What to do: Every record below is to be repeated exactly, with the pictures left out.

Records provided:
####################
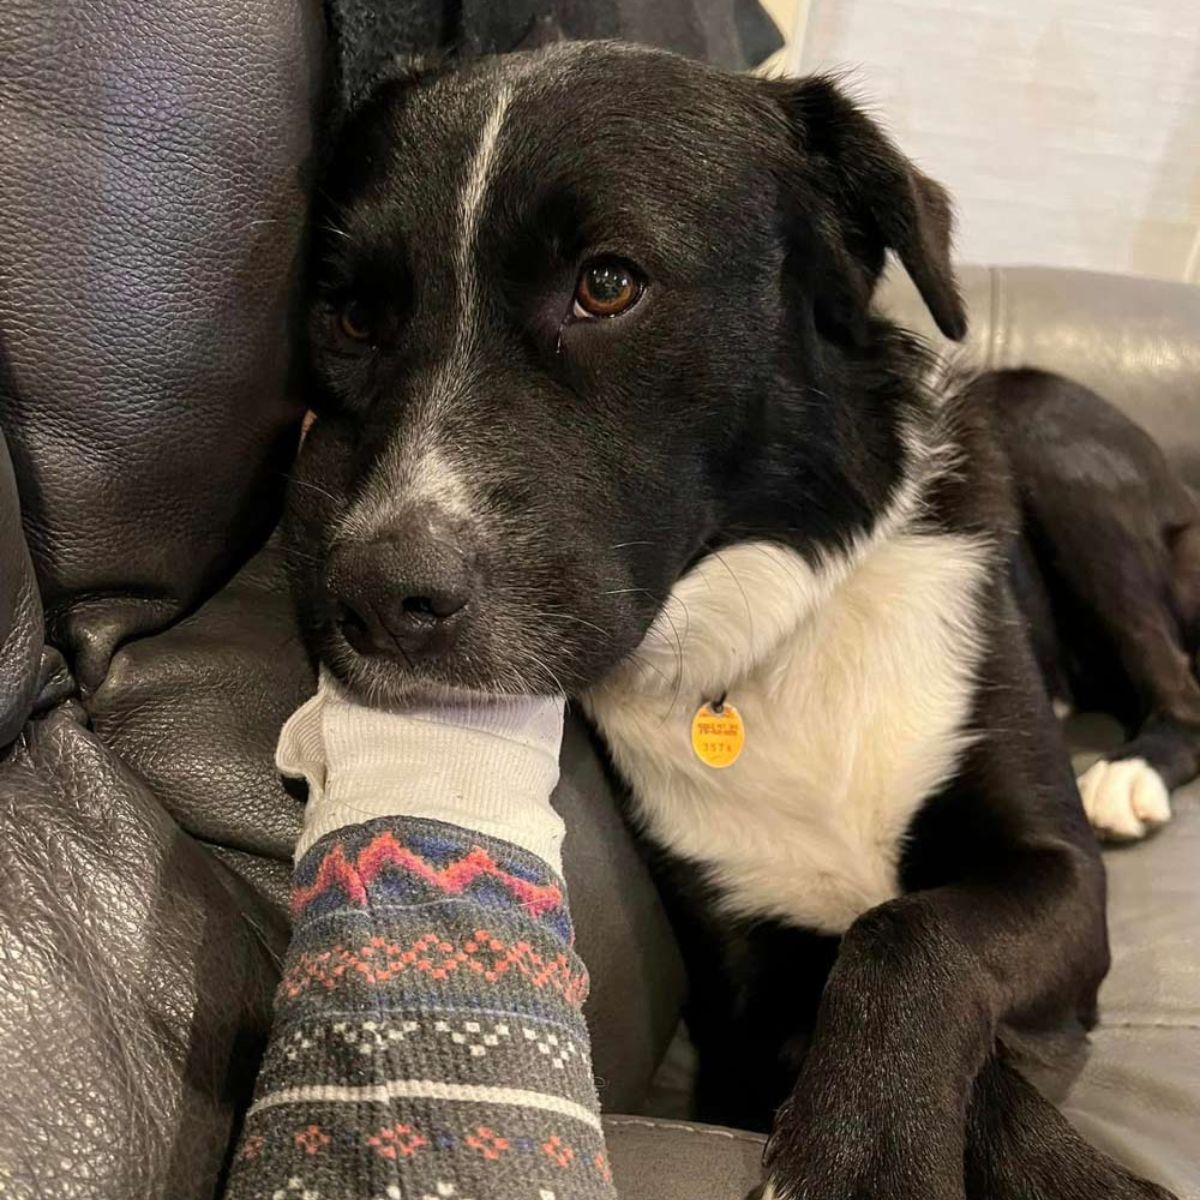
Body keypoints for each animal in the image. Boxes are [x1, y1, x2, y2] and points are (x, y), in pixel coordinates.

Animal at [283, 39, 1190, 1200]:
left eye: (608, 283)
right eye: (354, 316)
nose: (371, 598)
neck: (771, 622)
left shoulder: (1063, 882)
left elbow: (911, 929)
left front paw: (866, 1152)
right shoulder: (751, 985)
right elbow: (925, 1020)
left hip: (1058, 454)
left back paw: (1130, 771)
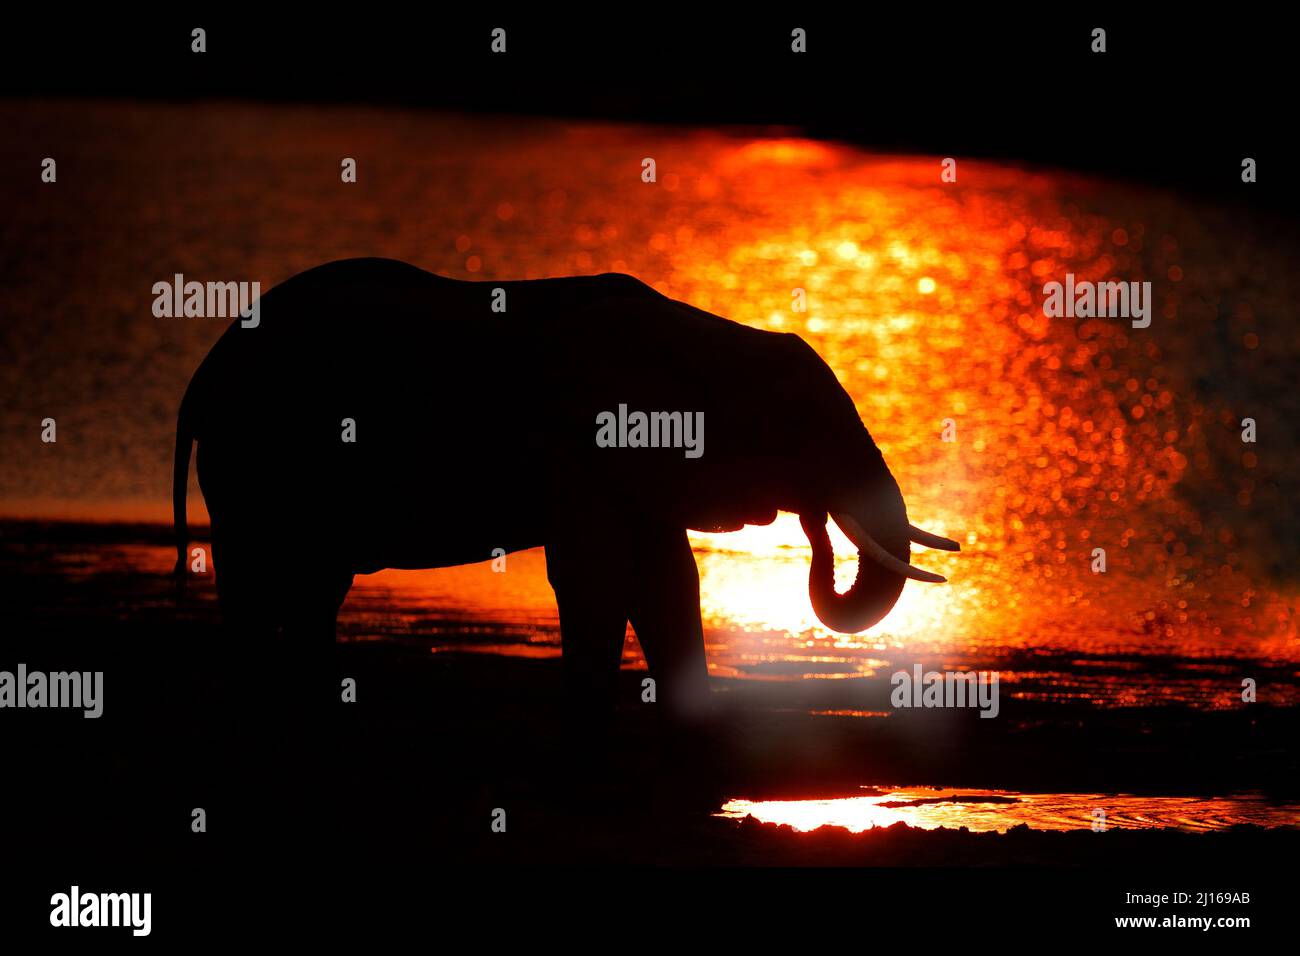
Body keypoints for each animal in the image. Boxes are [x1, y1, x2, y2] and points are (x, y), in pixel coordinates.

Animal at [172, 257, 956, 723]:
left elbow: (667, 578)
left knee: (313, 588)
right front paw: (591, 723)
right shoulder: (586, 445)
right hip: (254, 459)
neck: (709, 338)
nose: (818, 526)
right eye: (800, 426)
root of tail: (202, 376)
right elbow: (598, 576)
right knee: (262, 583)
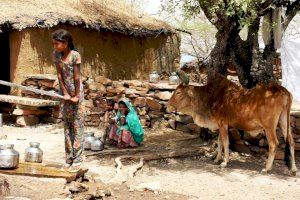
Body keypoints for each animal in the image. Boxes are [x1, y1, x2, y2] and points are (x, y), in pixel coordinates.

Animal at [168, 72, 296, 175]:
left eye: (178, 92)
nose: (168, 106)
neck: (210, 96)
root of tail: (284, 91)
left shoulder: (222, 123)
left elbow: (225, 142)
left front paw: (224, 162)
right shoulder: (221, 125)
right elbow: (219, 142)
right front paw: (217, 159)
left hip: (269, 127)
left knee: (274, 144)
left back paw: (266, 168)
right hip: (284, 122)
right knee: (291, 142)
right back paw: (293, 169)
####################
Answer to this problem:
Body keypoints for each animal in the image. Boxes are [x1, y1, x2, y2] and points are (x, y), in pixel coordinates.

Animal at [283, 39, 1190, 1200]:
left eye: (608, 283)
right eye: (354, 316)
nose: (371, 598)
neck: (771, 622)
left shoulder: (1063, 882)
left elbow: (911, 929)
left front paw: (866, 1152)
right shoulder: (751, 985)
right elbow: (925, 1020)
left hip: (1058, 454)
left back paw: (1130, 771)
Body keypoints for each animal in the image. Boxes are [x1, y1, x2, y2] and points are (x, y), in pixel coordinates.

Animal at [172, 257, 956, 723]:
left elbow: (667, 578)
left knee: (313, 588)
right front paw: (591, 723)
right shoulder: (586, 445)
right hip: (254, 459)
neck: (709, 338)
nose: (818, 526)
right eye: (800, 426)
root of tail: (202, 376)
right elbow: (598, 576)
right knee: (262, 583)
Body keypoints for each animal in the image. Boxes are [x1, y1, x2, y2] and points are (x, y), in pixel coordinates.

Animal at [168, 72, 296, 175]:
left eye: (178, 92)
nose: (168, 106)
neck: (210, 96)
root of tail: (284, 91)
left shoulder: (222, 123)
left elbow: (225, 142)
left front paw: (224, 162)
right shoulder: (221, 125)
right elbow: (219, 142)
right front paw: (217, 159)
left hip: (269, 127)
left knee: (274, 144)
left back paw: (266, 168)
right hip: (284, 122)
right knee: (291, 142)
right back paw: (293, 169)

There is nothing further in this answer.